─── Source text ───
It is likely that only the very top jobs – chancellor, foreign secretary and home secretary – will be announced on Wednesday night. The rest of the cabinet will be rolled out on Thursday, with more junior jobs to follow.
Where the coalition had got into the habit of announcing reshuffles on Twitter, Team May thought this too Cameroon and opted for formal press releases with the Downing Street crest on.
Would-be ministers are brought into Downing Street through the front door or via the cabinet office and left in a small waiting room just off the main entrance to No 10.
“You know what I’ve got, don’t you?” a nervous Boris Johnson asked Perrior on the evening of July 13, 2016. “Yes,” she replied. “But it’s not for me to tell you. It’s for the prime minister. So you just have to wait a little bit longer.” He was then summoned to the cabinet room to be offered the job of foreign secretary, before returning to a makeshift photographer’s studio in a side office where portraits would be taken to mark the occasion.
A slick operation. But not perfect. At one point George Osborne, still resident in No 11, walked past just as someone was shouting, “Can you just repeat that? Philip Hammond is the new chancellor?” Osborne winked and carried on. Perrior explains, “George Osborne got fired via someone shouting in a corridor a little bit loudly.”
The switchboard For new arrivals into Downing Street, “Switch” is about to change their lives. The Downing Street switchboard is staffed around the clock by a team of crack operatives able to get anyone on the phone anywhere at a moment’s notice.
Technology has obviously changed its role. Major and Blair didn’t have a mobile phone. Brown was less of a stickler for process, and would text and email at all hours. These days a prime minister could bypass Switch by whatsapping their ministers, advisers or other world leaders. They could also bypass their press teams by firing off tweets, creating the havoc that Donald Trump seems to thrive on in the White House.
“If Donald Trump were prime minister,” says O’Donnell, “I would have kittens, because that’s just not the way our system works.”
The first job for Switch will be to co-ordinate the congratulatory phone calls. Traditionally, the president of the United States is the first wellwisher to get through.
George W Bush was the first to call Brown. Three years later the White House was on the line again. “I’m speaking to you now from No 10 for the first time,” Cameron told Obama, with a wink to his team.
───
- [Questions on the material]:
1) Answer these questions using the text about Downing Street, one answer per line:
(a) Which jobs are likely to be announced on Wednesday night?
(b) What job was Boris Johnson offered in the cabinet room?
(c) Who is traditionally the first wellwisher to get through?
2) Reproduce the part of the text about Downing Street starting with "The first job" and going on through "to his team.".
─── Recorded data ───
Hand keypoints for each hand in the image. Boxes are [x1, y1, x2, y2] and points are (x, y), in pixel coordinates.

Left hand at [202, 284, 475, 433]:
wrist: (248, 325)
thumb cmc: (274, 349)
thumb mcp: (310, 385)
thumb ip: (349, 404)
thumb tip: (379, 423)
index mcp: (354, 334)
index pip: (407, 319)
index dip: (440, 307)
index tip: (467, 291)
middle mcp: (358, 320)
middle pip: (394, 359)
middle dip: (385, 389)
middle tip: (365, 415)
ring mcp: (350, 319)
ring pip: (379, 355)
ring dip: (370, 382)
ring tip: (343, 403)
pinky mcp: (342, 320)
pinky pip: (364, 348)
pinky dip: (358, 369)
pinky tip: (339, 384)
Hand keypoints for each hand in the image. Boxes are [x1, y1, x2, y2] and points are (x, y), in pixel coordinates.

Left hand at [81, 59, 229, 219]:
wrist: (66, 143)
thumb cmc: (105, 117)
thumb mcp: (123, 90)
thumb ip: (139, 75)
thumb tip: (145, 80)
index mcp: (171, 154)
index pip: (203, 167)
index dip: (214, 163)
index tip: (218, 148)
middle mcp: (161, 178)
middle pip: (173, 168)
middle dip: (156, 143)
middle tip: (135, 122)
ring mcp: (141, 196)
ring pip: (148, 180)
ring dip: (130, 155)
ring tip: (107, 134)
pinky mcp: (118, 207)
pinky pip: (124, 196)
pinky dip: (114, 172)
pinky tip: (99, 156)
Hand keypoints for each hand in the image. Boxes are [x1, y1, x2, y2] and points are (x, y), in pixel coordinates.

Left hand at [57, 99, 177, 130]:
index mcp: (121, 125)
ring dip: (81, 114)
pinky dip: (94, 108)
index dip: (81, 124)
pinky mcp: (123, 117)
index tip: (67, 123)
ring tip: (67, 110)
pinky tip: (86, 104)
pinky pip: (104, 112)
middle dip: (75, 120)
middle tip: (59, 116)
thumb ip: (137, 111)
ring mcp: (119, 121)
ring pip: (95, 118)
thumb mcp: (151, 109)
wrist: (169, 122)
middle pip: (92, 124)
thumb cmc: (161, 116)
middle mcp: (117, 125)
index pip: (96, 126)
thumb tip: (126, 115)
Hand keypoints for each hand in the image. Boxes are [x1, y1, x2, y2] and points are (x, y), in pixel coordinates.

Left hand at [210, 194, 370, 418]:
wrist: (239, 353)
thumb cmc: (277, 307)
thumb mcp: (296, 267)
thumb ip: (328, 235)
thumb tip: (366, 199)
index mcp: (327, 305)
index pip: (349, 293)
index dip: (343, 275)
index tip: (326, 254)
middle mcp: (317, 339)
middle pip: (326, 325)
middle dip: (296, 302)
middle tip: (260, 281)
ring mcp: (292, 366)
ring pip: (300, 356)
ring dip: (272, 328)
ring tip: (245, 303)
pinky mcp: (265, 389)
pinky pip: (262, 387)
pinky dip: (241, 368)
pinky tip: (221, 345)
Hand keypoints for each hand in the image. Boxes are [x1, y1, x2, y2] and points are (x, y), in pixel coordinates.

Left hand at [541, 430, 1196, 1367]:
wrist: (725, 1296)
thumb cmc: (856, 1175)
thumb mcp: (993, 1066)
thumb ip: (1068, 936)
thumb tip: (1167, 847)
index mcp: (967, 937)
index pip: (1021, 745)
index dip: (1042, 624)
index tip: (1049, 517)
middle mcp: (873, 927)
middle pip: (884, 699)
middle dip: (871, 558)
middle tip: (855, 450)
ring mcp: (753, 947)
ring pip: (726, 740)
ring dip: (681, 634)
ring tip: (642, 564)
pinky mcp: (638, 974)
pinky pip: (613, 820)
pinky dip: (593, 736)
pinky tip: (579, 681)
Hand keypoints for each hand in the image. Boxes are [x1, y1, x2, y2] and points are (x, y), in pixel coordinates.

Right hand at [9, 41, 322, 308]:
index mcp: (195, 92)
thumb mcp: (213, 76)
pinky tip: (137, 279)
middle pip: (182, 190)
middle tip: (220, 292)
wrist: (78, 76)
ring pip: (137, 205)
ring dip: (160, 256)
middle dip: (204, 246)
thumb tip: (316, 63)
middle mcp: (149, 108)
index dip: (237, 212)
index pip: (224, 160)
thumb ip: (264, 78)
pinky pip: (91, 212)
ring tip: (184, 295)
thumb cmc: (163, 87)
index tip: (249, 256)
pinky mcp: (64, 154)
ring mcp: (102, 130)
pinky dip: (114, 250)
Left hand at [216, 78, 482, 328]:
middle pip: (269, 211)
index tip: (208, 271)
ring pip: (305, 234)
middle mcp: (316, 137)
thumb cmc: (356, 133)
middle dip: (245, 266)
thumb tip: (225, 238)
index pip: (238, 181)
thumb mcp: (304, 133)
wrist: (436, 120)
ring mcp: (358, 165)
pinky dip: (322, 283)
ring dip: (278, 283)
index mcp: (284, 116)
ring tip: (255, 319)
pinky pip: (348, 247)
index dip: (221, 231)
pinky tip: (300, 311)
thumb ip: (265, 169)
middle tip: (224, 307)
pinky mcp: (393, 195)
───
- [Results in order]:
1)
(a) Chancellor, foreign secretary and home secretary.
(b) Foreign secretary.
(c) The president of the United States.

2)
The first job for Switch will be to co-ordinate the congratulatory phone calls. Traditionally, the president of the United States is the first wellwisher to get through.
George W Bush was the first to call Brown. Three years later the White House was on the line again. “I’m speaking to you now from No 10 for the first time,” Cameron told Obama, with a wink to his team.